Not to be confused with Alan Bennett who, in 2017, is still very much alive, Arnold Bennett is perhaps best known is some circles for the wrath he endured at the hands of Virgina Woolf. Woolf’s essay ‘Mr Bennett and Mrs Brown’ famously criticised the author for what she thought of as lazy writing. Bennett was surprisingly more famous in his own time than Viriginia Woolf and write a successful novel every year for twenty years or so, propelling him to great wealth and industry success. He lived here from 1921 until shortly before his death, so it would have been from within this house that he withstood attack from Bloomsbury and Woolf.

Arnold Bennett Plaque, 75 Cadogan Square, London

Tobias Smollett

The oldest inhabitant on this list, novelist Tobias Smollett lived on Lawrence Street from 1750 to 1762. A novelist specialising in the picaresque – think adventures and heroes – his work leads historically and influentially into the work of perhaps the greatest Scottish novelist of all time, Sir Walter Scott.

Tobias Smollett Plaque, 16 Lawrence Street, London

George Meredith

Theater

Always the bridesmaid, never the bride might be one way of looking at George Meredith’s literary career, especially when you consider his formidable record of Nobel Prize nominations. He was nominated seven times without winning the prestigious award only established a few years before his death, a testament to his influence as a poet and novelist upon the literary landscape at the turn of the nineteenth century.

A. A. Milne

The quote ‘You are braver than you believe, stronger than you seem, and smarter than you think’ might well have been born in this house, alongside a whole universe of wonderful characters and stores that are synonymous with Milne’s work. He moved here in 1919 and owned the house until 1942.

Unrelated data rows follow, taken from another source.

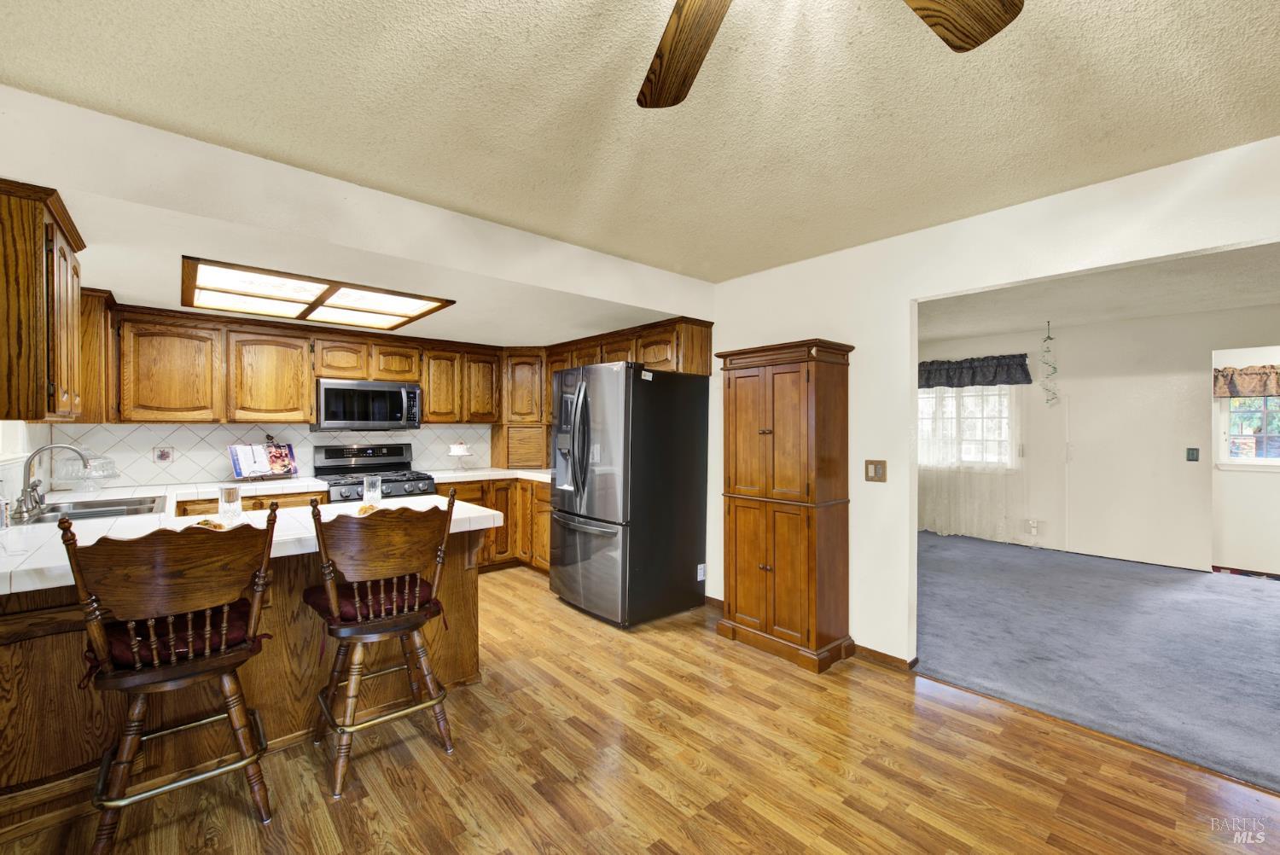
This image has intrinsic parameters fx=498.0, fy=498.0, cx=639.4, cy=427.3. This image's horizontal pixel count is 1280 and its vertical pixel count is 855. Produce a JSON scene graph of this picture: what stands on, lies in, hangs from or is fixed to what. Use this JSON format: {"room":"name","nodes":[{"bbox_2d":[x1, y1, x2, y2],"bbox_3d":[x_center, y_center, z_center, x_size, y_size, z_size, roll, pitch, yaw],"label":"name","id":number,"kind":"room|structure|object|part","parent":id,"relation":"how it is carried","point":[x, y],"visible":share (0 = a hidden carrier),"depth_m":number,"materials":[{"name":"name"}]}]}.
{"room":"kitchen","nodes":[
{"label":"kitchen","id":0,"kind":"room"},
{"bbox_2d":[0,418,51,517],"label":"left wall","id":1,"kind":"structure","parent":0,"point":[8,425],"depth_m":2.77,"materials":[{"name":"white paint"}]},
{"bbox_2d":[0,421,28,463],"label":"window","id":2,"kind":"structure","parent":1,"relation":"in","point":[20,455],"depth_m":2.61,"materials":[{"name":"white"}]},
{"bbox_2d":[0,178,87,419],"bbox_3d":[-2.430,-0.430,1.947,0.340,0.804,0.863,0,0,-41],"label":"upper cabinet","id":3,"kind":"object","parent":1,"relation":"attached to","point":[38,275],"visible":1,"depth_m":1.75,"materials":[{"name":"brown wood"}]},
{"bbox_2d":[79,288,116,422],"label":"upper cabinet","id":4,"kind":"object","parent":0,"point":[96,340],"visible":0.4,"depth_m":2.97,"materials":[{"name":"brown wood"}]},
{"bbox_2d":[57,421,491,489],"bbox_3d":[-2.717,0.192,4.372,3.251,0.466,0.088,0,0,-41],"label":"tile backsplash","id":5,"kind":"structure","parent":0,"point":[151,442],"depth_m":3.84,"materials":[{"name":"white tile"}]},
{"bbox_2d":[152,445,174,464],"bbox_3d":[-3.488,0.207,3.647,0.113,0.147,0.015,0,0,-41],"label":"decorative tile","id":6,"kind":"object","parent":5,"relation":"in","point":[164,455],"visible":0.97,"depth_m":3.64,"materials":[{"name":"white tile"}]},
{"bbox_2d":[77,289,710,429],"bbox_3d":[-1.713,-0.409,4.086,3.690,0.759,1.475,0,0,-41],"label":"upper cabinet run","id":7,"kind":"object","parent":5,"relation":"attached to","point":[544,395],"visible":0.75,"depth_m":3.69,"materials":[{"name":"brown wood"}]},
{"bbox_2d":[314,378,422,429],"bbox_3d":[-2.338,-0.185,4.290,0.777,0.403,0.447,0,0,-41],"label":"microwave","id":8,"kind":"object","parent":7,"relation":"attached to","point":[329,410],"visible":0.99,"depth_m":4.13,"materials":[{"name":"silver metal"}]},
{"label":"cabinet door","id":9,"kind":"part","parent":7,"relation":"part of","materials":[{"name":"brown wood"}]},
{"bbox_2d":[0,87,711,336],"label":"soffit wall","id":10,"kind":"structure","parent":0,"point":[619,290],"depth_m":2.15,"materials":[{"name":"white paint"}]},
{"bbox_2d":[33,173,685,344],"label":"kitchen ceiling","id":11,"kind":"structure","parent":0,"point":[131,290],"depth_m":2.75,"materials":[{"name":"white paint"}]},
{"bbox_2d":[178,255,456,331],"bbox_3d":[-2.110,-0.810,3.240,1.266,0.034,1.351,0,0,-41],"label":"ceiling light","id":12,"kind":"object","parent":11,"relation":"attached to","point":[301,302],"visible":1,"depth_m":3.11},
{"bbox_2d":[0,561,1279,854],"bbox_3d":[-0.219,1.376,1.687,4.753,0.058,7.354,0,0,-41],"label":"wood floor","id":13,"kind":"structure","parent":0,"point":[692,644],"depth_m":1.94,"materials":[{"name":"brown wood"}]},
{"bbox_2d":[66,499,281,854],"bbox_3d":[-1.540,0.793,1.688,0.515,1.093,0.544,0,0,-41],"label":"bar stool","id":14,"kind":"object","parent":13,"relation":"on","point":[96,631],"visible":0.99,"depth_m":1.56,"materials":[{"name":"brown wood"}]},
{"bbox_2d":[87,599,261,675],"bbox_3d":[-1.594,0.712,1.716,0.418,0.115,0.420,0,0,-41],"label":"seat cushion","id":15,"kind":"object","parent":14,"relation":"on","point":[239,631],"visible":0.42,"depth_m":1.60,"materials":[{"name":"red fabric"}]},
{"bbox_2d":[0,523,491,829],"bbox_3d":[-1.772,0.911,2.269,2.113,0.873,1.024,0,0,-41],"label":"peninsula cabinet","id":16,"kind":"object","parent":13,"relation":"on","point":[472,589],"visible":0.49,"depth_m":1.92,"materials":[{"name":"brown wood"}]},
{"bbox_2d":[0,489,511,594],"bbox_3d":[-1.817,0.451,2.264,2.127,0.051,1.165,0,0,-41],"label":"peninsula countertop","id":17,"kind":"structure","parent":16,"relation":"on","point":[477,514],"depth_m":2.00,"materials":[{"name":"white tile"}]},
{"bbox_2d":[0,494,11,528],"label":"soap dispenser","id":18,"kind":"object","parent":17,"relation":"on","point":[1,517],"visible":1,"depth_m":2.04,"materials":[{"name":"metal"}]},
{"bbox_2d":[14,442,90,520],"bbox_3d":[-2.872,0.250,2.459,0.251,0.329,0.287,0,0,-41],"label":"faucet","id":19,"kind":"object","parent":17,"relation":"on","point":[36,502],"visible":1,"depth_m":2.41,"materials":[{"name":"silver metal"}]},
{"bbox_2d":[18,494,163,523],"bbox_3d":[-2.827,0.500,2.564,0.492,0.162,0.730,0,0,-41],"label":"sink","id":20,"kind":"object","parent":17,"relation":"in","point":[81,512],"visible":0.48,"depth_m":2.63,"materials":[{"name":"silver metal"}]},
{"bbox_2d":[194,517,227,528],"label":"food","id":21,"kind":"object","parent":17,"relation":"on","point":[206,522],"visible":0.73,"depth_m":2.05,"materials":[{"name":"food"}]},
{"bbox_2d":[218,485,241,522],"bbox_3d":[-1.865,0.349,2.269,0.085,0.145,0.086,0,0,-41],"label":"drinking glass","id":22,"kind":"object","parent":17,"relation":"on","point":[229,499],"visible":1,"depth_m":2.24,"materials":[{"name":"clear glass"}]},
{"bbox_2d":[354,502,376,515],"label":"food","id":23,"kind":"object","parent":17,"relation":"on","point":[364,509],"visible":0.66,"depth_m":2.42,"materials":[{"name":"food"}]},
{"bbox_2d":[361,474,382,506],"bbox_3d":[-1.422,0.340,2.646,0.090,0.160,0.091,0,0,-41],"label":"drinking glass","id":24,"kind":"object","parent":17,"relation":"on","point":[367,494],"visible":0.98,"depth_m":2.61,"materials":[{"name":"clear glass"}]},
{"bbox_2d":[312,443,438,502],"bbox_3d":[-2.229,0.735,4.187,0.773,1.167,0.720,0,0,-41],"label":"gas range","id":25,"kind":"object","parent":13,"relation":"on","point":[324,467],"visible":0.36,"depth_m":4.23,"materials":[{"name":"metal"}]},
{"bbox_2d":[302,489,456,798],"bbox_3d":[-1.083,0.805,2.088,0.534,1.075,0.543,0,0,-41],"label":"bar stool","id":26,"kind":"object","parent":13,"relation":"on","point":[334,607],"visible":0.99,"depth_m":1.94,"materials":[{"name":"brown wood"}]},
{"bbox_2d":[303,572,441,625],"bbox_3d":[-1.122,0.719,2.118,0.444,0.112,0.424,0,0,-41],"label":"seat cushion","id":27,"kind":"object","parent":26,"relation":"on","point":[424,586],"visible":0.45,"depth_m":1.99,"materials":[{"name":"red fabric"}]},
{"bbox_2d":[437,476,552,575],"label":"base cabinet","id":28,"kind":"object","parent":13,"relation":"on","point":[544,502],"visible":0.29,"depth_m":4.53,"materials":[{"name":"brown wood"}]},
{"bbox_2d":[28,465,553,505],"bbox_3d":[-2.244,0.433,3.935,4.003,0.053,0.690,0,0,-41],"label":"back countertop","id":29,"kind":"structure","parent":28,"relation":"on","point":[209,490],"depth_m":3.53,"materials":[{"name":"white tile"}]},
{"bbox_2d":[52,454,121,490],"bbox_3d":[-3.560,0.294,3.229,0.321,0.228,0.320,0,0,-41],"label":"glass cake stand","id":30,"kind":"object","parent":29,"relation":"on","point":[106,474],"visible":0.84,"depth_m":3.19,"materials":[{"name":"clear glass"}]},
{"bbox_2d":[228,441,299,479],"bbox_3d":[-2.900,0.254,3.869,0.205,0.280,0.437,0,0,27],"label":"cookbook","id":31,"kind":"object","parent":29,"relation":"on","point":[234,459],"visible":0.99,"depth_m":3.84,"materials":[{"name":"paper"}]},
{"bbox_2d":[446,443,474,471],"bbox_3d":[-1.718,0.303,4.762,0.246,0.216,0.247,0,0,-41],"label":"cake stand","id":32,"kind":"object","parent":29,"relation":"on","point":[459,455],"visible":0.96,"depth_m":4.72,"materials":[{"name":"white"}]},
{"bbox_2d":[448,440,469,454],"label":"cake","id":33,"kind":"object","parent":32,"relation":"on","point":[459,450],"visible":0.99,"depth_m":4.69,"materials":[{"name":"white food"}]},
{"bbox_2d":[488,423,549,469],"bbox_3d":[-1.138,0.191,5.196,0.588,0.444,0.581,0,0,-41],"label":"appliance garage","id":34,"kind":"object","parent":29,"relation":"on","point":[512,432],"visible":0.78,"depth_m":4.97,"materials":[{"name":"brown wood"}]},
{"bbox_2d":[547,360,710,627],"bbox_3d":[-0.139,0.453,3.801,0.938,1.770,0.890,0,0,-41],"label":"refrigerator","id":35,"kind":"object","parent":13,"relation":"on","point":[582,554],"visible":0.99,"depth_m":3.45,"materials":[{"name":"black metal"}]},
{"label":"refrigerator handles","id":36,"kind":"part","parent":35,"relation":"part of","materials":[{"name":"metal"}]},
{"bbox_2d":[715,337,855,674],"bbox_3d":[0.868,0.436,3.089,0.422,1.847,0.736,0,0,-41],"label":"pantry cabinet","id":37,"kind":"object","parent":13,"relation":"on","point":[767,485],"visible":0.99,"depth_m":2.92,"materials":[{"name":"brown wood"}]},
{"bbox_2d":[0,0,1279,282],"bbox_3d":[0.415,-1.128,0.943,4.514,0.104,5.074,0,0,-41],"label":"ceiling","id":38,"kind":"structure","parent":0,"point":[757,263],"depth_m":1.66,"materials":[{"name":"beige paint"}]},
{"bbox_2d":[634,0,1024,108],"bbox_3d":[0.193,-0.898,0.616,1.307,0.389,1.310,0,0,-41],"label":"ceiling fan","id":39,"kind":"object","parent":38,"relation":"hanging from","point":[960,38],"visible":0.98,"depth_m":1.08,"materials":[{"name":"brown wood"}]},
{"bbox_3d":[0.095,-0.849,1.128,0.524,0.059,0.314,0,0,-41],"label":"fan blade","id":40,"kind":"part","parent":39,"relation":"part of","materials":[{"name":"brown wood"}]},
{"bbox_3d":[0.551,-0.831,0.939,0.441,0.055,0.322,0,0,-41],"label":"fan blade","id":41,"kind":"part","parent":39,"relation":"part of","materials":[{"name":"brown wood"}]},
{"bbox_2d":[705,133,1279,667],"bbox_3d":[1.800,0.121,2.463,0.125,2.464,5.960,0,0,-41],"label":"right wall","id":42,"kind":"structure","parent":0,"point":[905,298],"depth_m":2.79,"materials":[{"name":"white paint"}]},
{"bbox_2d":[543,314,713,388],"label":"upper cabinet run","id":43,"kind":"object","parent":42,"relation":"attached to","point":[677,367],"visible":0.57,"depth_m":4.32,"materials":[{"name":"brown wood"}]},
{"bbox_2d":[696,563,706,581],"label":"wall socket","id":44,"kind":"object","parent":42,"relation":"attached to","point":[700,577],"visible":0.97,"depth_m":3.66,"materials":[{"name":"white plastic"}]},
{"bbox_2d":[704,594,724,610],"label":"baseboard","id":45,"kind":"structure","parent":42,"relation":"attached to","point":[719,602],"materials":[{"name":"brown wood"}]},
{"bbox_2d":[863,459,886,482],"bbox_3d":[1.384,0.255,2.926,0.017,0.129,0.122,0,0,-41],"label":"light switch","id":46,"kind":"object","parent":42,"relation":"attached to","point":[870,469],"visible":0.99,"depth_m":2.93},
{"bbox_2d":[851,643,918,670],"bbox_3d":[1.383,1.319,2.885,0.018,0.072,0.838,0,0,-41],"label":"baseboard","id":47,"kind":"structure","parent":42,"relation":"attached to","point":[895,659],"depth_m":2.87,"materials":[{"name":"brown wood"}]},
{"bbox_2d":[912,531,1279,792],"bbox_3d":[3.717,1.404,3.792,3.989,0.075,5.732,0,0,-41],"label":"carpet floor","id":48,"kind":"structure","parent":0,"point":[1265,596],"depth_m":3.10,"materials":[{"name":"carpet"}]},
{"bbox_2d":[913,302,1279,578],"bbox_3d":[4.923,0.143,5.187,0.131,2.449,4.983,0,0,-41],"label":"far room wall","id":49,"kind":"structure","parent":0,"point":[1085,330],"depth_m":5.10,"materials":[{"name":"white paint"}]},
{"bbox_2d":[917,384,1016,469],"bbox_3d":[3.967,-0.069,6.244,0.137,1.190,1.324,0,0,-41],"label":"window","id":50,"kind":"structure","parent":49,"relation":"in","point":[920,399],"depth_m":6.14,"materials":[{"name":"glass"}]},
{"bbox_2d":[914,382,1028,541],"bbox_3d":[3.799,0.269,6.110,0.097,2.092,1.648,0,0,-41],"label":"sheer curtain","id":51,"kind":"object","parent":49,"relation":"attached to","point":[968,485],"visible":0.57,"depth_m":5.96,"materials":[{"name":"white fabric"}]},
{"bbox_2d":[917,352,1034,388],"bbox_3d":[3.856,-0.676,6.086,0.170,0.351,1.541,0,0,-41],"label":"valance","id":52,"kind":"object","parent":49,"relation":"attached to","point":[1018,382],"visible":0.84,"depth_m":5.90,"materials":[{"name":"fabric"}]},
{"bbox_2d":[1026,518,1040,534],"bbox_3d":[4.392,1.106,5.559,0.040,0.146,0.120,0,0,-41],"label":"wall socket","id":53,"kind":"object","parent":49,"relation":"attached to","point":[1032,529],"visible":0.99,"depth_m":5.55,"materials":[{"name":"white plastic"}]},
{"bbox_2d":[1186,447,1199,460],"bbox_3d":[5.267,0.258,4.741,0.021,0.127,0.074,0,0,-41],"label":"light switch","id":54,"kind":"object","parent":49,"relation":"attached to","point":[1190,457],"visible":0.98,"depth_m":4.74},
{"bbox_2d":[1214,351,1279,469],"bbox_3d":[6.181,-0.081,4.653,0.121,1.017,1.010,0,0,-41],"label":"window","id":55,"kind":"structure","parent":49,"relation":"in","point":[1251,462],"depth_m":4.89,"materials":[{"name":"white"}]},
{"bbox_2d":[916,241,1279,341],"bbox_3d":[3.746,-1.134,4.050,4.089,0.107,5.403,0,0,-41],"label":"far room ceiling","id":56,"kind":"structure","parent":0,"point":[1113,315],"depth_m":4.10,"materials":[{"name":"white paint"}]},
{"bbox_2d":[1038,318,1059,404],"bbox_3d":[4.184,-0.644,5.088,0.161,0.877,0.161,0,0,-41],"label":"hanging ornament","id":57,"kind":"object","parent":56,"relation":"hanging from","point":[1048,337],"visible":1,"depth_m":5.08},
{"bbox_2d":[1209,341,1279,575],"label":"far room wall","id":58,"kind":"structure","parent":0,"point":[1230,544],"depth_m":4.80,"materials":[{"name":"white paint"}]},
{"bbox_2d":[1212,363,1279,397],"bbox_3d":[6.022,-0.435,4.605,0.111,0.290,1.023,0,0,-41],"label":"window valance","id":59,"kind":"object","parent":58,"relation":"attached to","point":[1223,392],"visible":1,"depth_m":4.77,"materials":[{"name":"brown fabric"}]}
]}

A. A. Milne Plaque, 13 Mallord Street, London

Oscar Wilde

Archaeological site, Building

Oscar Wilde’s house in Tite Street was recently put up for sale and quickly snapped up in 2012. He lived there between 1884 and 1895, leaving after the infamous trials which attacked him for his sexuality. When he moved in the area was bohemian and an emphasis on the arts drew him to Chelsea. The plaque was put up in 1954 to commemorate the centenary of his birth.

Jean Rhys

Building

The life of Jean Rhys is fit for one of her own wonderful novels. Living in Flat 22 of Paultons House between 1936 and 1938, she went missing, presumed dead until 1958. Her widely acknowledged masterpiece, Wide Sargasso Sea,was published in 1966. In 2012, this plaque was erected to commemorate an author who placed so much emphasis on the weight and responsibility of history to guide our decisions now.